No doubt Mr Trump will be running on his record. But his personality and seemingly uncouth behaviour will also be an issue with many voters.To understand this and Mr Trump’s presidency to date, the best guide is provided by the classicist and war historian at the Hoover Institution at Stanford University, Victor Davis Hanson in his book The Case for Trump (basic Books, 2019)
Hanson argues (Chapter 11) that to understand Mr Trump and his presidency, it is best to compare him with the tragic heroes from Homer’s Illiad and Sophocles’s plays (eg. Ajax, Antigone, Oedipus Rex, Philoctetes) and modern Western films (eg Shane). These heroes are not intrinsically noble or likeable. But, their tragic uncivilised flaws can at times be of service to the community. “Trump’s cunning and mercurialness— honed in Manhattan real estate, global salesmanship, realty TV, and wheeler-dealer investments —may have earned him ostracism from polite Washington society. But these talents can also for a time be suited for dealing with many of the outlaws of the global frontier, such as the Iranian theocracy or North Korea’s Kim Jong-un. And those outlaws are many and they are formidable”. (p.319)
But there is also a method in Mr Trump’s ostensible madness. As Andy Kessler (“President Donald J. Mac Guffin” WSJ, February 10) reminds us “On taking office, Mr Trump proceeded to hire smart people and create a massive diversion (tweets, border walls, tariffs) as a smokescreen to let them implement an agenda of tax cuts, deregulation and originalist judges. Those reforms have left the market to do its magic and got the economy grooving like its 1999. The daily Trump hurricane makes the media focus on the all-powerful wizard while ignoring the policy makers behind the curtain.” These tweets enrage the media without their understanding and dealing with Mr Trump’s substantive agenda.
As the contest progresses, there will be well known differences on domestic policy. Given the socialist turn by even the “moderate” Democrat contenders, I suspect that Mr Trump will be able to slice off only a small proportion of the politically incorrect element of the Democratic nominees base to win the election.
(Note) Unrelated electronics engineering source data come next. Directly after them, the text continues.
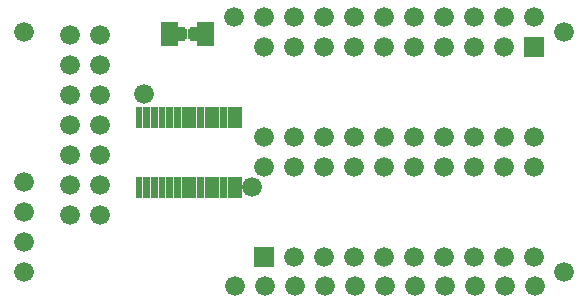
<source format=gbr>
G04 start of page 5 for group -4063 idx -4063 *
G04 Title: (unknown), componentmask *
G04 Creator: pcb 20100929 *
G04 CreationDate: Fri Apr  4 23:49:54 2014 UTC *
G04 For: xpi *
G04 Format: Gerber/RS-274X *
G04 PCB-Dimensions: 200000 100000 *
G04 PCB-Coordinate-Origin: lower left *
%MOIN*%
%FSLAX25Y25*%
%LNFRONTMASK*%
%ADD11C,0.0200*%
%ADD26C,0.0660*%
%ADD27R,0.0230X0.0230*%
%ADD28R,0.0257X0.0257*%
%ADD29R,0.0355X0.0355*%
%ADD30R,0.0572X0.0572*%
G54D26*X160000Y15000D03*
X170000D03*
Y85000D03*
Y55000D03*
X180000Y15000D03*
G54D11*G36*
X176700Y88300D02*Y81700D01*
X183300D01*
Y88300D01*
X176700D01*
G37*
G54D26*X180000Y55000D03*
Y45000D03*
X170000D03*
X160000D03*
Y55000D03*
X120000Y15000D03*
X130000D03*
X140000D03*
X150000D03*
G54D11*G36*
X86700Y18300D02*Y11700D01*
X93300D01*
Y18300D01*
X86700D01*
G37*
G54D26*X100000Y15000D03*
X110000D03*
X150000Y45000D03*
X140000D03*
X130000D03*
X120000D03*
X110000D03*
X100000D03*
X90000D03*
Y55000D03*
X100000D03*
X110000D03*
X160000Y85000D03*
X150000D03*
X140000D03*
X130000D03*
X120000D03*
X110000D03*
X100000D03*
X90000D03*
X120000Y55000D03*
X130000D03*
X140000D03*
X150000D03*
X190000Y10000D03*
Y90000D03*
X180000Y95000D03*
X10000Y90000D03*
Y10000D03*
Y20000D03*
Y30000D03*
Y40000D03*
X25500Y89000D03*
X35500D03*
X25500Y79000D03*
X35500D03*
X25500Y69000D03*
X35500D03*
X50000Y69500D03*
X25500Y59000D03*
Y49000D03*
X35500Y59000D03*
Y49000D03*
X25500Y39000D03*
Y29000D03*
X35500D03*
Y39000D03*
X170000Y95000D03*
X160000D03*
X150000D03*
X140000D03*
X130000D03*
X120000D03*
X110000D03*
X100000D03*
X90000D03*
X80000D03*
X86000Y38500D03*
X180500Y5500D03*
X170500D03*
X160500D03*
X150500D03*
X140500D03*
X130500D03*
X120500D03*
X110500D03*
X100500D03*
X90500D03*
X80500D03*
G54D27*X68838Y40689D02*Y36083D01*
X71397Y40689D02*Y36083D01*
X73956Y40689D02*Y36083D01*
X76515Y40689D02*Y36083D01*
X79074Y40689D02*Y36083D01*
X81633Y40689D02*Y36083D01*
X56044Y40689D02*Y36083D01*
X58603Y40689D02*Y36083D01*
X61162Y40689D02*Y36083D01*
X63721Y40689D02*Y36083D01*
X48367Y40689D02*Y36083D01*
X50926Y40689D02*Y36083D01*
X53485Y40689D02*Y36083D01*
X66279Y40689D02*Y36083D01*
X81633Y63917D02*Y59311D01*
X79074Y63917D02*Y59311D01*
X76515Y63917D02*Y59311D01*
X73956Y63917D02*Y59311D01*
X71397Y63917D02*Y59311D01*
X68838Y63917D02*Y59311D01*
X66279Y63917D02*Y59311D01*
X63721Y63917D02*Y59311D01*
X61162Y63917D02*Y59311D01*
X58603Y63917D02*Y59311D01*
X56044Y63917D02*Y59311D01*
X53485Y63917D02*Y59311D01*
X50926Y63917D02*Y59311D01*
X48367Y63917D02*Y59311D01*
G54D28*X62926Y89893D02*Y89107D01*
G54D29*X61941Y89992D02*Y89008D01*
G54D30*X58595Y90681D02*Y88319D01*
G54D28*X66074Y89893D02*Y89107D01*
G54D29*X67059Y89992D02*Y89008D01*
G54D30*X70405Y90681D02*Y88319D01*
M02*

</source>
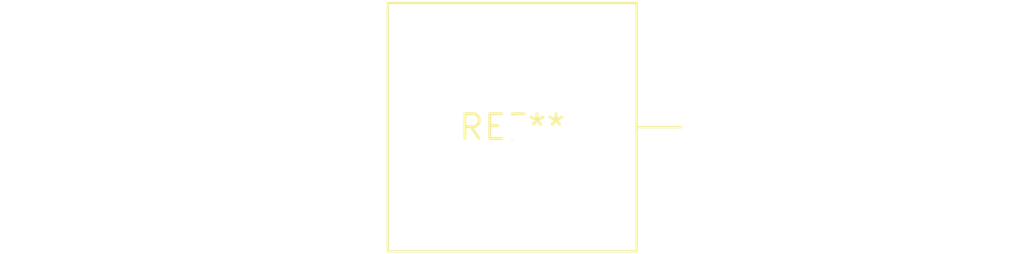
<source format=kicad_pcb>
(kicad_pcb (version 20240108) (generator pcbnew)

  (general
    (thickness 1.6)
  )

  (paper "A4")
  (layers
    (0 "F.Cu" signal)
    (31 "B.Cu" signal)
    (32 "B.Adhes" user "B.Adhesive")
    (33 "F.Adhes" user "F.Adhesive")
    (34 "B.Paste" user)
    (35 "F.Paste" user)
    (36 "B.SilkS" user "B.Silkscreen")
    (37 "F.SilkS" user "F.Silkscreen")
    (38 "B.Mask" user)
    (39 "F.Mask" user)
    (40 "Dwgs.User" user "User.Drawings")
    (41 "Cmts.User" user "User.Comments")
    (42 "Eco1.User" user "User.Eco1")
    (43 "Eco2.User" user "User.Eco2")
    (44 "Edge.Cuts" user)
    (45 "Margin" user)
    (46 "B.CrtYd" user "B.Courtyard")
    (47 "F.CrtYd" user "F.Courtyard")
    (48 "B.Fab" user)
    (49 "F.Fab" user)
    (50 "User.1" user)
    (51 "User.2" user)
    (52 "User.3" user)
    (53 "User.4" user)
    (54 "User.5" user)
    (55 "User.6" user)
    (56 "User.7" user)
    (57 "User.8" user)
    (58 "User.9" user)
  )

  (setup
    (pad_to_mask_clearance 0)
    (pcbplotparams
      (layerselection 0x00010fc_ffffffff)
      (plot_on_all_layers_selection 0x0000000_00000000)
      (disableapertmacros false)
      (usegerberextensions false)
      (usegerberattributes false)
      (usegerberadvancedattributes false)
      (creategerberjobfile false)
      (dashed_line_dash_ratio 12.000000)
      (dashed_line_gap_ratio 3.000000)
      (svgprecision 4)
      (plotframeref false)
      (viasonmask false)
      (mode 1)
      (useauxorigin false)
      (hpglpennumber 1)
      (hpglpenspeed 20)
      (hpglpendiameter 15.000000)
      (dxfpolygonmode false)
      (dxfimperialunits false)
      (dxfusepcbnewfont false)
      (psnegative false)
      (psa4output false)
      (plotreference false)
      (plotvalue false)
      (plotinvisibletext false)
      (sketchpadsonfab false)
      (subtractmaskfromsilk false)
      (outputformat 1)
      (mirror false)
      (drillshape 1)
      (scaleselection 1)
      (outputdirectory "")
    )
  )

  (net 0 "")

  (footprint "R_Axial_Power_L48.0mm_W12.5mm_P10.16mm_Vertical" (layer "F.Cu") (at 0 0))

)

</source>
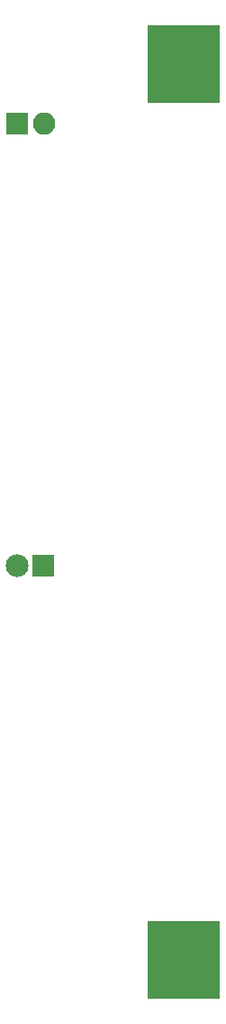
<source format=gts>
G04 #@! TF.FileFunction,Soldermask,Top*
%FSLAX46Y46*%
G04 Gerber Fmt 4.6, Leading zero omitted, Abs format (unit mm)*
G04 Created by KiCad (PCBNEW 4.0.4-stable) date 08/15/17 16:39:26*
%MOMM*%
%LPD*%
G01*
G04 APERTURE LIST*
%ADD10C,0.100000*%
%ADD11R,6.900000X7.400000*%
%ADD12R,2.150000X2.150000*%
%ADD13C,2.150000*%
%ADD14R,2.100000X2.100000*%
%ADD15O,2.100000X2.100000*%
G04 APERTURE END LIST*
D10*
D11*
X137700000Y-65400000D03*
X137700000Y-149500000D03*
D12*
X124500000Y-112500000D03*
D13*
X122000000Y-112500000D03*
D14*
X122000000Y-71000000D03*
D15*
X124540000Y-71000000D03*
M02*

</source>
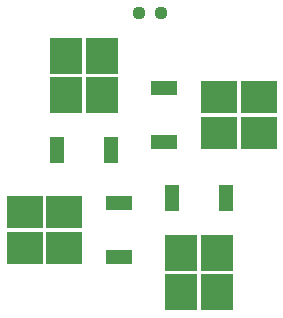
<source format=gbr>
%TF.GenerationSoftware,KiCad,Pcbnew,(6.0.11)*%
%TF.CreationDate,2024-02-29T08:21:51+09:00*%
%TF.ProjectId,LargePW,4c617267-6550-4572-9e6b-696361645f70,rev?*%
%TF.SameCoordinates,Original*%
%TF.FileFunction,Paste,Top*%
%TF.FilePolarity,Positive*%
%FSLAX46Y46*%
G04 Gerber Fmt 4.6, Leading zero omitted, Abs format (unit mm)*
G04 Created by KiCad (PCBNEW (6.0.11)) date 2024-02-29 08:21:51*
%MOMM*%
%LPD*%
G01*
G04 APERTURE LIST*
G04 Aperture macros list*
%AMRoundRect*
0 Rectangle with rounded corners*
0 $1 Rounding radius*
0 $2 $3 $4 $5 $6 $7 $8 $9 X,Y pos of 4 corners*
0 Add a 4 corners polygon primitive as box body*
4,1,4,$2,$3,$4,$5,$6,$7,$8,$9,$2,$3,0*
0 Add four circle primitives for the rounded corners*
1,1,$1+$1,$2,$3*
1,1,$1+$1,$4,$5*
1,1,$1+$1,$6,$7*
1,1,$1+$1,$8,$9*
0 Add four rect primitives between the rounded corners*
20,1,$1+$1,$2,$3,$4,$5,0*
20,1,$1+$1,$4,$5,$6,$7,0*
20,1,$1+$1,$6,$7,$8,$9,0*
20,1,$1+$1,$8,$9,$2,$3,0*%
G04 Aperture macros list end*
%ADD10RoundRect,0.237500X0.250000X0.237500X-0.250000X0.237500X-0.250000X-0.237500X0.250000X-0.237500X0*%
%ADD11R,3.050000X2.750000*%
%ADD12R,2.200000X1.200000*%
%ADD13R,2.750000X3.050000*%
%ADD14R,1.200000X2.200000*%
G04 APERTURE END LIST*
D10*
%TO.C,R7*%
X133500000Y-86750000D03*
X131675000Y-86750000D03*
%TD*%
D11*
%TO.C,Q1*%
X125325000Y-103625000D03*
X121975000Y-106675000D03*
X125325000Y-106675000D03*
X121975000Y-103625000D03*
D12*
X129950000Y-107430000D03*
X129950000Y-102870000D03*
%TD*%
D13*
%TO.C,Q4*%
X135225000Y-110425000D03*
X138275000Y-107075000D03*
X135225000Y-107075000D03*
X138275000Y-110425000D03*
D14*
X139030000Y-102450000D03*
X134470000Y-102450000D03*
%TD*%
D13*
%TO.C,Q2*%
X125475000Y-90375000D03*
X128525000Y-90375000D03*
X125475000Y-93725000D03*
X128525000Y-93725000D03*
D14*
X124720000Y-98350000D03*
X129280000Y-98350000D03*
%TD*%
D11*
%TO.C,Q3*%
X141775000Y-96925000D03*
X138425000Y-96925000D03*
X141775000Y-93875000D03*
X138425000Y-93875000D03*
D12*
X133800000Y-93120000D03*
X133800000Y-97680000D03*
%TD*%
M02*

</source>
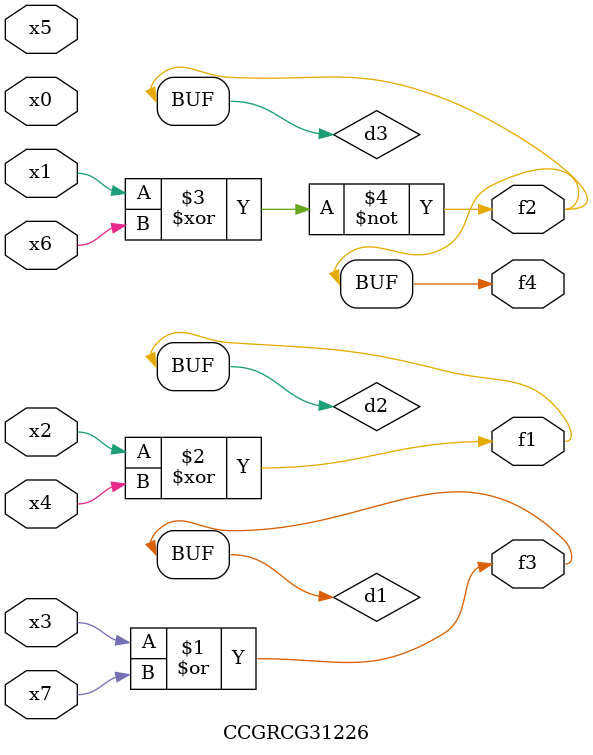
<source format=v>
module CCGRCG31226(
	input x0, x1, x2, x3, x4, x5, x6, x7,
	output f1, f2, f3, f4
);

	wire d1, d2, d3;

	or (d1, x3, x7);
	xor (d2, x2, x4);
	xnor (d3, x1, x6);
	assign f1 = d2;
	assign f2 = d3;
	assign f3 = d1;
	assign f4 = d3;
endmodule

</source>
It is on foreign policy that the policies of the two likely Democrat finalists — Mr Sanders and Mr Bloomberg — could differ. As the establishment progressive Sanders like most Democrats is a hawk on China (witness Speaker Pelosi’s recent Munich speech) he would not differ from President Trump on China except as an idealist he would like more virtue-signalling on Xinjiang. By contrast, Bloomberg is a China dove, given the Chinese interests of his company.
This suggests two possible out-of-the-box policy initiatives in north-east Asia President Trump could take in the months before the election. The first is to announce the opening of a US embassy in Taipei. China would object saying it would go against the One-China policy agreed with Nixon and Kissinger. But on assuming office, Mr Trump took a call from the President of Taiwan to which China objected citing the One-China policy, and President Trump reportedly replied “What One-China policy?” It is time to end it, at least symbolically.
The second is more speculative. There is one observation most experts on North Korean-Chinese relations make: The deep-seated Korean animosity for the Chinese and their anger as having to depend on them in a hostile world. Witnessing the sheer childlike joy shown by the young Kim Jong-un wandering around the market in Singapore during his summit with Mr Trump, a thought struck me: Could a deal be done with Kim with the offer of ending the sanctions and massive private US investment creating a north Korean capitalist paradise in exchange for changing the direction of his nuclear missiles from Los Angeles to Beijing!